## Exercise requirements
Quote the listing word for word, starting at its first line and ending with the line that holds "Kongresna dejavnost". Include both of these lines.

(Saved data entries)
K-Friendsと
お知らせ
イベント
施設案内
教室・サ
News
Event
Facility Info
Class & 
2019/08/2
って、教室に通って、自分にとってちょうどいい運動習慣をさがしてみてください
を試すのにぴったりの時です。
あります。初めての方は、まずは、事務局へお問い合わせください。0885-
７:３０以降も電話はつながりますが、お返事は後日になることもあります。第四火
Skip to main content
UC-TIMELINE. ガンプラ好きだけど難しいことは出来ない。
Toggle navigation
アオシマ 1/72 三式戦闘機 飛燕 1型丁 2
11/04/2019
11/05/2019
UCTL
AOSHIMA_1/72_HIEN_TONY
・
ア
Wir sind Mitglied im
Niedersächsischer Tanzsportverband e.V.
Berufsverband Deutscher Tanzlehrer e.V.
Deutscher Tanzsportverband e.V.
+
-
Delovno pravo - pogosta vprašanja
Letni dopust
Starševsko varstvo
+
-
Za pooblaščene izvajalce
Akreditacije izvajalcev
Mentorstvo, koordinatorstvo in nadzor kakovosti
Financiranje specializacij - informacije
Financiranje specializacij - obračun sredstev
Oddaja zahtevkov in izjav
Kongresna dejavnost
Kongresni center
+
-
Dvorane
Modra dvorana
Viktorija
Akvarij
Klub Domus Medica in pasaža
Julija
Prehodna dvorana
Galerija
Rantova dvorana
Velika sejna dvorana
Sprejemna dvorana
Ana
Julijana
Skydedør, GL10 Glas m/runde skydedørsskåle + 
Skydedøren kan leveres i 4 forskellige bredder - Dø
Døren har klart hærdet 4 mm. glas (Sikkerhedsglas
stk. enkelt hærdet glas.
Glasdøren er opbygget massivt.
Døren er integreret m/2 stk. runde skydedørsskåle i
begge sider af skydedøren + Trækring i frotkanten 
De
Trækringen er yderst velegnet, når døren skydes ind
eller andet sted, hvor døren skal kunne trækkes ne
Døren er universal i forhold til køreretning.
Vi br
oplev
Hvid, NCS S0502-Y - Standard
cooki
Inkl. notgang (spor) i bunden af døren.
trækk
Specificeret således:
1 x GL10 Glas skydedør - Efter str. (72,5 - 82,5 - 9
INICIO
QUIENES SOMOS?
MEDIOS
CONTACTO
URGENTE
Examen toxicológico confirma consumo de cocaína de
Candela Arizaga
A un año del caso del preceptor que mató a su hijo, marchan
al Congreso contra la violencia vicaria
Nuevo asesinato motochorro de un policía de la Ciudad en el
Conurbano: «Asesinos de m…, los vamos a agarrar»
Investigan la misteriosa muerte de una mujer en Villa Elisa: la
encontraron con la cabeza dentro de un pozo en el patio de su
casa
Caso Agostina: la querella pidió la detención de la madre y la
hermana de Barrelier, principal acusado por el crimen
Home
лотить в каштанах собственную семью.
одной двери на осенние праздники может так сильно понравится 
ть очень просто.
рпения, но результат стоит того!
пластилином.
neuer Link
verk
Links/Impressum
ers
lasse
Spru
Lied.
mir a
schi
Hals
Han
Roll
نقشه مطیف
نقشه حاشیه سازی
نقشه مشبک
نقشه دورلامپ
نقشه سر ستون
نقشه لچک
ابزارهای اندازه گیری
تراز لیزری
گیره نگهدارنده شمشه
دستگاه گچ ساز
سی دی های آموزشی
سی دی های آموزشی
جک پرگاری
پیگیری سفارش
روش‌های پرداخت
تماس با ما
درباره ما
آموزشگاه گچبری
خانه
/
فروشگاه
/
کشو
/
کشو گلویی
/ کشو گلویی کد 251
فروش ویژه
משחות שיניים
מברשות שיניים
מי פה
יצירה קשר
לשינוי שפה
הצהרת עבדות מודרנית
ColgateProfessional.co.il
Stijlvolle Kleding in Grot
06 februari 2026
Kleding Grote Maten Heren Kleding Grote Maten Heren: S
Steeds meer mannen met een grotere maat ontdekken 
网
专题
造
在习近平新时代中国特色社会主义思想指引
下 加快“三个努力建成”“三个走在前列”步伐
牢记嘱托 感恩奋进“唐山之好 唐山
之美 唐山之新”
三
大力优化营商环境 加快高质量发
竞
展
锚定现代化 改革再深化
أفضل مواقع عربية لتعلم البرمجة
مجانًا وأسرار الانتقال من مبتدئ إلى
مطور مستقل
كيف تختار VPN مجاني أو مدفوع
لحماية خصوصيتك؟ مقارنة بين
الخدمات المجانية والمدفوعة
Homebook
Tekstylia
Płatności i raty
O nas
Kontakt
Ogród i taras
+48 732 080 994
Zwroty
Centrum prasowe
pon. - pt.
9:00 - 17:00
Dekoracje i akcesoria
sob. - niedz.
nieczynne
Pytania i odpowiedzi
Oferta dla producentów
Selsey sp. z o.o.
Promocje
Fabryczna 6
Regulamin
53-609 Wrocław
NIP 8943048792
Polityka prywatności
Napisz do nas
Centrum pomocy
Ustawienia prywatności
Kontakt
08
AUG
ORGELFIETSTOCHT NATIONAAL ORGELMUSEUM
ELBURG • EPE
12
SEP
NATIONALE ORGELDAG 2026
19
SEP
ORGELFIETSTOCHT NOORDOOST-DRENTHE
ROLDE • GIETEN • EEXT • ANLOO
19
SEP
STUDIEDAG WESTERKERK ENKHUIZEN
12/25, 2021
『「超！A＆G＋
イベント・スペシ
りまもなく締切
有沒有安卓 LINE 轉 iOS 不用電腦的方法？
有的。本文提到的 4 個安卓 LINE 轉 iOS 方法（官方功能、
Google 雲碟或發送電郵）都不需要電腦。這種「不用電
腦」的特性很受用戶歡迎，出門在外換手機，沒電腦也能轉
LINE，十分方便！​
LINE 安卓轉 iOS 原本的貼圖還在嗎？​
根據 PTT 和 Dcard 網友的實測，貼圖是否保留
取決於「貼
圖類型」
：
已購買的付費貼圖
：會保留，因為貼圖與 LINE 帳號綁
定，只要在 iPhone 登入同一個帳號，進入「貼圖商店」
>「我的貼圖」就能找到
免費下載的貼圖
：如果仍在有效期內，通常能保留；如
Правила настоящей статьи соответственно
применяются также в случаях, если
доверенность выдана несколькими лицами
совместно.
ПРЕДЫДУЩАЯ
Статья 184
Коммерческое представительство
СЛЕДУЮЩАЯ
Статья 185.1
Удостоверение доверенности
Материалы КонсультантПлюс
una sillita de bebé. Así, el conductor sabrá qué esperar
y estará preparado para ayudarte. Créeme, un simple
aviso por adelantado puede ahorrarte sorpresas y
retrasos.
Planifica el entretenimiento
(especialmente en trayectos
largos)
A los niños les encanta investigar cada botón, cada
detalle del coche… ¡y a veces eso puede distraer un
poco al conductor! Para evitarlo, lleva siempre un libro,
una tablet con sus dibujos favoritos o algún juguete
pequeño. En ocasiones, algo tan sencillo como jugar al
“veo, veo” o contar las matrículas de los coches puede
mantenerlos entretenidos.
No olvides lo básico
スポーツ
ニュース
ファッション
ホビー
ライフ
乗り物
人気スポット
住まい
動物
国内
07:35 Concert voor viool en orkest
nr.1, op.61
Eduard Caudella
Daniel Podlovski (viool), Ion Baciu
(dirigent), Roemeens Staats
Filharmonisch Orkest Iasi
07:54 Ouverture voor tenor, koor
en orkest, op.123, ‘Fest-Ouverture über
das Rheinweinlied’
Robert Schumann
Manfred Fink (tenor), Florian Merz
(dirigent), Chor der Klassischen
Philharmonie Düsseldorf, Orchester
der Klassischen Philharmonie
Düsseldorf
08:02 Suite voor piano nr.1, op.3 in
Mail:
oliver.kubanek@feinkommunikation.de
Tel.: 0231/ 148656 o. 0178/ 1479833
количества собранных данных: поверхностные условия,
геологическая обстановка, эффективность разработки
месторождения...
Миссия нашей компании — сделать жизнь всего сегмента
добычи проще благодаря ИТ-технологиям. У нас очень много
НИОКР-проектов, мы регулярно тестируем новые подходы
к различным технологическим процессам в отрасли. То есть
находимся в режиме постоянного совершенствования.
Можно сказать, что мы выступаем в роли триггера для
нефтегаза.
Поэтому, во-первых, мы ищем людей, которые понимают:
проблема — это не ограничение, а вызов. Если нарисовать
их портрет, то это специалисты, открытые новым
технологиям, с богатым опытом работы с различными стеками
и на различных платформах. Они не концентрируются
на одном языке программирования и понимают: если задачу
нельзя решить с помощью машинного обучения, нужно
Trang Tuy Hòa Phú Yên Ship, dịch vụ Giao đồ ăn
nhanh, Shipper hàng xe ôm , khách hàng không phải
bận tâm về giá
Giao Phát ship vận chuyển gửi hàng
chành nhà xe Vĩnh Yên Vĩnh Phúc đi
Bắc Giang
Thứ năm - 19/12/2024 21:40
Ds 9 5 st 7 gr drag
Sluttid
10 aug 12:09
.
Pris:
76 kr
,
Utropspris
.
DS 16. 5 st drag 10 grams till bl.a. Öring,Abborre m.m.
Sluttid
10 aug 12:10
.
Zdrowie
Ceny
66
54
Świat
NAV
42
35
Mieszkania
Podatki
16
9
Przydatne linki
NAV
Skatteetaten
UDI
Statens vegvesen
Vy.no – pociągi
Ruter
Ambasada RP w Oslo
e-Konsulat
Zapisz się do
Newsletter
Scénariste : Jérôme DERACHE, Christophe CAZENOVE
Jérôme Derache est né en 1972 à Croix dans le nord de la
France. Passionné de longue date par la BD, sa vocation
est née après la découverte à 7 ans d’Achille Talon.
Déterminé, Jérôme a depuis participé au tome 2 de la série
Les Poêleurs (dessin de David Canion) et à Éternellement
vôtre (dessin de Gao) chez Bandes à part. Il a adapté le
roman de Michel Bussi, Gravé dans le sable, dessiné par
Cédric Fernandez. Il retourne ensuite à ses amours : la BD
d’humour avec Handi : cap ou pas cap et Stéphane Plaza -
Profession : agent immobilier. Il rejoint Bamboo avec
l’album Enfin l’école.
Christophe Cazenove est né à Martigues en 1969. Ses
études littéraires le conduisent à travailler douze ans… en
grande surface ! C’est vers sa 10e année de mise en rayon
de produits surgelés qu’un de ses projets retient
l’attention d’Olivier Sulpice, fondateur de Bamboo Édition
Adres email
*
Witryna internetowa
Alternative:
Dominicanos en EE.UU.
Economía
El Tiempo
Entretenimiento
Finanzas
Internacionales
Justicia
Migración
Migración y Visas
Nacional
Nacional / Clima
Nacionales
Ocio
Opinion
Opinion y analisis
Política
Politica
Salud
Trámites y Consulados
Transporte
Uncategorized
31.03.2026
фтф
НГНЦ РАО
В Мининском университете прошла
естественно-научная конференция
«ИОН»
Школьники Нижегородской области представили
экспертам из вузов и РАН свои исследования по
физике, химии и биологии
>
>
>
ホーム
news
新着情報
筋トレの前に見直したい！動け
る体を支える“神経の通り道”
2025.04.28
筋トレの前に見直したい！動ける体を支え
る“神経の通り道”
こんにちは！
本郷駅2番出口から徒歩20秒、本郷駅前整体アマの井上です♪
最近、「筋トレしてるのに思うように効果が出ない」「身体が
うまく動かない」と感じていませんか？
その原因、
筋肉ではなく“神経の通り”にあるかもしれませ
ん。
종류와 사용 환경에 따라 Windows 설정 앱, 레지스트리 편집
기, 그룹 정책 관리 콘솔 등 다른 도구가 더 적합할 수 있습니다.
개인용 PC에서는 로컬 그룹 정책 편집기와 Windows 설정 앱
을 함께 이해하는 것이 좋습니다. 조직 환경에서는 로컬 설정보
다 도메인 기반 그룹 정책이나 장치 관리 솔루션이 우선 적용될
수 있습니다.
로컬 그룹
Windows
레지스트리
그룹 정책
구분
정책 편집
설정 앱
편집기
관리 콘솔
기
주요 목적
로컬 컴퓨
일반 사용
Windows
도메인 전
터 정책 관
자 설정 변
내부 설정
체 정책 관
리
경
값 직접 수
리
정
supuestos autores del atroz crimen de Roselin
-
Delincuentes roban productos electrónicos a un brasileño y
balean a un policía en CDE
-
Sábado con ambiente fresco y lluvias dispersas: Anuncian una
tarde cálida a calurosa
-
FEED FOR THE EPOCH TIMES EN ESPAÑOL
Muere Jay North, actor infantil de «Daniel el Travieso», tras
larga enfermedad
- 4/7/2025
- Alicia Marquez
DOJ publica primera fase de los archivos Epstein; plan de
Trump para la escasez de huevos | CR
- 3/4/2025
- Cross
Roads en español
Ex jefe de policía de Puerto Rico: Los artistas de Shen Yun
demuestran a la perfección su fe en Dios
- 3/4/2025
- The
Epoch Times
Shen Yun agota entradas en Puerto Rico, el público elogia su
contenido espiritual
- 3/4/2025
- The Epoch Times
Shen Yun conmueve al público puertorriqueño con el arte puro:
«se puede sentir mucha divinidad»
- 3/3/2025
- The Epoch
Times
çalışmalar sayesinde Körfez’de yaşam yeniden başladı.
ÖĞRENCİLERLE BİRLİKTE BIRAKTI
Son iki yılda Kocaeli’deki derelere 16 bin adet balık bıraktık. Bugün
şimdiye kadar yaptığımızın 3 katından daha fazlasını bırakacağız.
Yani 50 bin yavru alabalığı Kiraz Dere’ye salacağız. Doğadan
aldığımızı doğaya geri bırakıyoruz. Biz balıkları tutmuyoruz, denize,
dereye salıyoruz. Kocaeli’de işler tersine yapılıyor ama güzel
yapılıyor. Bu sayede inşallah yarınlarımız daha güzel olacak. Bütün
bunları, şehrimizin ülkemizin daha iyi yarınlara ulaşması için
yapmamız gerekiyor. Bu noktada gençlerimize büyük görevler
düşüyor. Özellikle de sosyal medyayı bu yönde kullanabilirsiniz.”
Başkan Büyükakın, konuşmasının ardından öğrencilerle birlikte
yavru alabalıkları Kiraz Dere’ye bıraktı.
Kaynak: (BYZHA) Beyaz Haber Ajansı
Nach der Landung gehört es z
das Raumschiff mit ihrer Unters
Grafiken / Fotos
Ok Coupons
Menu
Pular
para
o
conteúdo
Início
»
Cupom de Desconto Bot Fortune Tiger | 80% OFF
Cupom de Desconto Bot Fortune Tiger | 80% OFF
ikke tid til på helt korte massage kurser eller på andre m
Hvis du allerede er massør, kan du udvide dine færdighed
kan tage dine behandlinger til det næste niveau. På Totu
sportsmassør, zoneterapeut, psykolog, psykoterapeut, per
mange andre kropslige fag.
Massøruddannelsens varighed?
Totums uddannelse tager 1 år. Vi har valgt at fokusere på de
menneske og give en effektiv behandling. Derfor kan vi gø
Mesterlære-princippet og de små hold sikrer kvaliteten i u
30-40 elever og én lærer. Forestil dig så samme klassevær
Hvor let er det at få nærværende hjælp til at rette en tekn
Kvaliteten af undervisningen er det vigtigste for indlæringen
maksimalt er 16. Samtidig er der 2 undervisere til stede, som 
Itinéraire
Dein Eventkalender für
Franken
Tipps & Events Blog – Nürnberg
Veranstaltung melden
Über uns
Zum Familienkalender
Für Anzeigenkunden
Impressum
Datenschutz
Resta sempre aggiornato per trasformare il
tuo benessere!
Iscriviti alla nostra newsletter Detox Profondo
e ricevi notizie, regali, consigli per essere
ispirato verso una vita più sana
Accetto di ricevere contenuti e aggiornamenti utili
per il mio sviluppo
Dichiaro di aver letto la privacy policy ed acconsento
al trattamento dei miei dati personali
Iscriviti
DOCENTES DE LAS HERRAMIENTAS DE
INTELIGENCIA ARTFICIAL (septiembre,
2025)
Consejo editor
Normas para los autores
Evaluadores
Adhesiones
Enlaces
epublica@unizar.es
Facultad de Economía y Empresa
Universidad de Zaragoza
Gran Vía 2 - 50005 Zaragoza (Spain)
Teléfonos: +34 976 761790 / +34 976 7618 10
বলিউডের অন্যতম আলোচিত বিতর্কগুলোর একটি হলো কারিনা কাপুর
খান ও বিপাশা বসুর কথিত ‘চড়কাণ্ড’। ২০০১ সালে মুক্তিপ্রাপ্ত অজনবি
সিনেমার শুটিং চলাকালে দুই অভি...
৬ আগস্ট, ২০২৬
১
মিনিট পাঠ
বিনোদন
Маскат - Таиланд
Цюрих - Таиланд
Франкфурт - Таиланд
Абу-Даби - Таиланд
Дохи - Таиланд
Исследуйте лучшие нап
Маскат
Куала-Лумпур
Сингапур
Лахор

## Written response
K-Friendsと
お知らせ
イベント
施設案内
教室・サ
News
Event
Facility Info
Class & 
2019/08/2
って、教室に通って、自分にとってちょうどいい運動習慣をさがしてみてください
を試すのにぴったりの時です。
あります。初めての方は、まずは、事務局へお問い合わせください。0885-
７:３０以降も電話はつながりますが、お返事は後日になることもあります。第四火
Skip to main content
UC-TIMELINE. ガンプラ好きだけど難しいことは出来ない。
Toggle navigation
アオシマ 1/72 三式戦闘機 飛燕 1型丁 2
11/04/2019
11/05/2019
UCTL
AOSHIMA_1/72_HIEN_TONY
・
ア
Wir sind Mitglied im
Niedersächsischer Tanzsportverband e.V.
Berufsverband Deutscher Tanzlehrer e.V.
Deutscher Tanzsportverband e.V.
+
-
Delovno pravo - pogosta vprašanja
Letni dopust
Starševsko varstvo
+
-
Za pooblaščene izvajalce
Akreditacije izvajalcev
Mentorstvo, koordinatorstvo in nadzor kakovosti
Financiranje specializacij - informacije
Financiranje specializacij - obračun sredstev
Oddaja zahtevkov in izjav
Kongresna dejavnost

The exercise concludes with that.